EXERCISE DATA Start Marker

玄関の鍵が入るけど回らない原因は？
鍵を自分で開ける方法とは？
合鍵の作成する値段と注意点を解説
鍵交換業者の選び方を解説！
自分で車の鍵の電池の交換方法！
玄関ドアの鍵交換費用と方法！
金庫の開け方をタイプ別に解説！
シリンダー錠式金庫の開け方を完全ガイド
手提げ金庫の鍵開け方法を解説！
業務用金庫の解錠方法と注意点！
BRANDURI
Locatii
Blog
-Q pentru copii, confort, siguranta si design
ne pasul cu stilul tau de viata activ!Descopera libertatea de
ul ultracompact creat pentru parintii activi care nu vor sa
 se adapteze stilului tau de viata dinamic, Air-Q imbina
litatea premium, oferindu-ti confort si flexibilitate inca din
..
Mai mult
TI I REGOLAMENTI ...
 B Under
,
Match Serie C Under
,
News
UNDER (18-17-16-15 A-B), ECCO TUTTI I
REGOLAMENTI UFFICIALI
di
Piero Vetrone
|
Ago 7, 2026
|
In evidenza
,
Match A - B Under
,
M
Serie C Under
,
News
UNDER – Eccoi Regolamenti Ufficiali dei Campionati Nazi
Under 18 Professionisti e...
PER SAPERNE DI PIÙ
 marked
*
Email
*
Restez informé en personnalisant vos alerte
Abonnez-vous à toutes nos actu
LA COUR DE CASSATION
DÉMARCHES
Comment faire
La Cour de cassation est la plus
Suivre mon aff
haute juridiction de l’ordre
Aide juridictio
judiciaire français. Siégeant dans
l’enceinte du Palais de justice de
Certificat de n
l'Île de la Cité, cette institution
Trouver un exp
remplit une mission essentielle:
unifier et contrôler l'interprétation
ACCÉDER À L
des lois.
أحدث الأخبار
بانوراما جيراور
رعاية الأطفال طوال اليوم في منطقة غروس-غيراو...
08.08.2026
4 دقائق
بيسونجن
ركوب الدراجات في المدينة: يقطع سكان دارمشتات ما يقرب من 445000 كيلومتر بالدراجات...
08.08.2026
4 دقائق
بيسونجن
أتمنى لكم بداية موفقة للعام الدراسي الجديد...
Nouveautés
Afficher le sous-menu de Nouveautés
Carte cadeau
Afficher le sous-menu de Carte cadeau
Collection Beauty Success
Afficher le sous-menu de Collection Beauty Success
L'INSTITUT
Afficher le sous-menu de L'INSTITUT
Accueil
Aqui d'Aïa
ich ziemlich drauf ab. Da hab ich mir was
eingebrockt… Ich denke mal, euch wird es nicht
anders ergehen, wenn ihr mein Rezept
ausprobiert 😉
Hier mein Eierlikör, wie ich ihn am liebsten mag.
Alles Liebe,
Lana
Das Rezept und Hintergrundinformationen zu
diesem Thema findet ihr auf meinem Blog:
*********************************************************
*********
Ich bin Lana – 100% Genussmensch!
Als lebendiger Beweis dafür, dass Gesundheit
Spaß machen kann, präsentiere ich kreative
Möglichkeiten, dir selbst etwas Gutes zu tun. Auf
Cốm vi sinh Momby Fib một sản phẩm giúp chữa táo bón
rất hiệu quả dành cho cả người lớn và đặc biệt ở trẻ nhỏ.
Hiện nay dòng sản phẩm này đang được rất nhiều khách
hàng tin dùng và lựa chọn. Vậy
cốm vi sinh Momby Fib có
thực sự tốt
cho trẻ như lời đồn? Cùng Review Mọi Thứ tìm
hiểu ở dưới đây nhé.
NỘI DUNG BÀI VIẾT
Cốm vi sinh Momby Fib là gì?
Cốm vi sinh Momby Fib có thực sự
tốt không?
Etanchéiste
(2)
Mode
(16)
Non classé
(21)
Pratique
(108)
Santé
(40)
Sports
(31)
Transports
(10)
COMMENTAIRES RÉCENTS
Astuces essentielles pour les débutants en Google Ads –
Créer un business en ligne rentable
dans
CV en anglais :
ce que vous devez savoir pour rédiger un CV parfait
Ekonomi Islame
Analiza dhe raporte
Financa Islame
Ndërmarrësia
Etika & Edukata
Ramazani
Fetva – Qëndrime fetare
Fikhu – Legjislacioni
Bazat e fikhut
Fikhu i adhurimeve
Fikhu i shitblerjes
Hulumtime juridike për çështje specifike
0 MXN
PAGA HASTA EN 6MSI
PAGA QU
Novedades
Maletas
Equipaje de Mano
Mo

EXERCISE DATA End Marker
EXERCISE DATA Start Marker

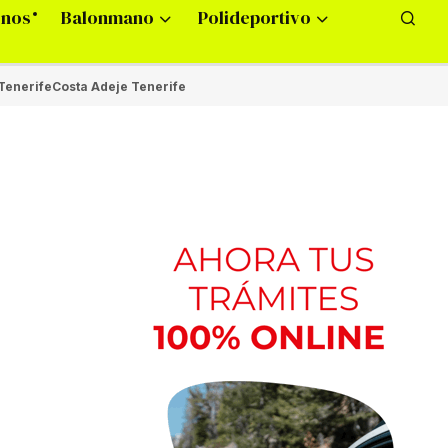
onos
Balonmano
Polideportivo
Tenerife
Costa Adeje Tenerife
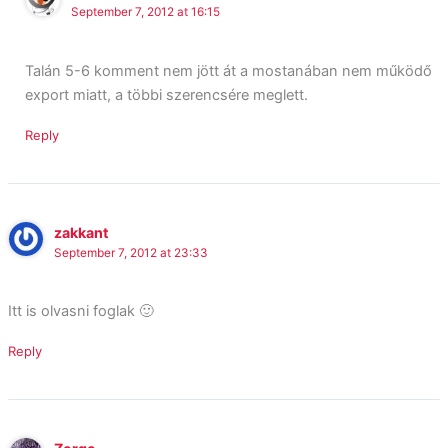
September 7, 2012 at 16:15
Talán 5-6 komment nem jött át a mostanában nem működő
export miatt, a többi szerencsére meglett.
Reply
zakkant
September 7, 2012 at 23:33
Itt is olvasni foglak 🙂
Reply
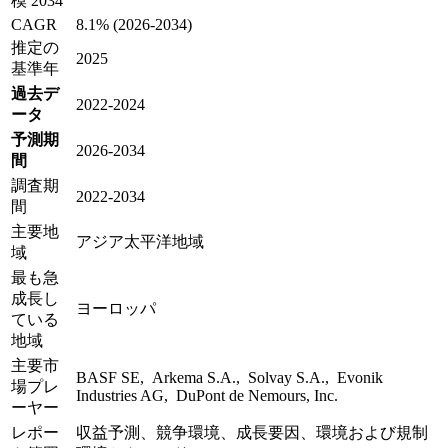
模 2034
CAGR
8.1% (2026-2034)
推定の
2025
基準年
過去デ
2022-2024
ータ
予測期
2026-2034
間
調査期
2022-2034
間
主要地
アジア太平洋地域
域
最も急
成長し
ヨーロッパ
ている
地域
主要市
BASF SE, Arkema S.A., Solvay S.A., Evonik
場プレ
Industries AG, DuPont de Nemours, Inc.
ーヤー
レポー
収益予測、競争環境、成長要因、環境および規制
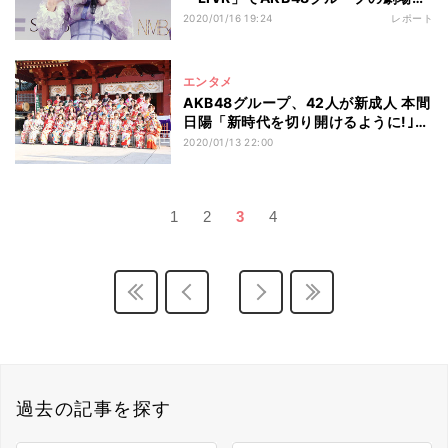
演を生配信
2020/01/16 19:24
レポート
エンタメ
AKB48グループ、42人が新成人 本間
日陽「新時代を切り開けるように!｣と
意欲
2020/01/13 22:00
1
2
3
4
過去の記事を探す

EXERCISE DATA End Marker

=== EXERCISE REQUIREMENTS ===
What are the lines, exactly as written above, from the line with "玄関の鍵が入るけど回らない原因は？" to the line with "se adapteze stilului", both included? Output only those.

=== THE COMPLETED TASK ===
玄関の鍵が入るけど回らない原因は？
鍵を自分で開ける方法とは？
合鍵の作成する値段と注意点を解説
鍵交換業者の選び方を解説！
自分で車の鍵の電池の交換方法！
玄関ドアの鍵交換費用と方法！
金庫の開け方をタイプ別に解説！
シリンダー錠式金庫の開け方を完全ガイド
手提げ金庫の鍵開け方法を解説！
業務用金庫の解錠方法と注意点！
BRANDURI
Locatii
Blog
-Q pentru copii, confort, siguranta si design
ne pasul cu stilul tau de viata activ!Descopera libertatea de
ul ultracompact creat pentru parintii activi care nu vor sa
 se adapteze stilului tau de viata dinamic, Air-Q imbina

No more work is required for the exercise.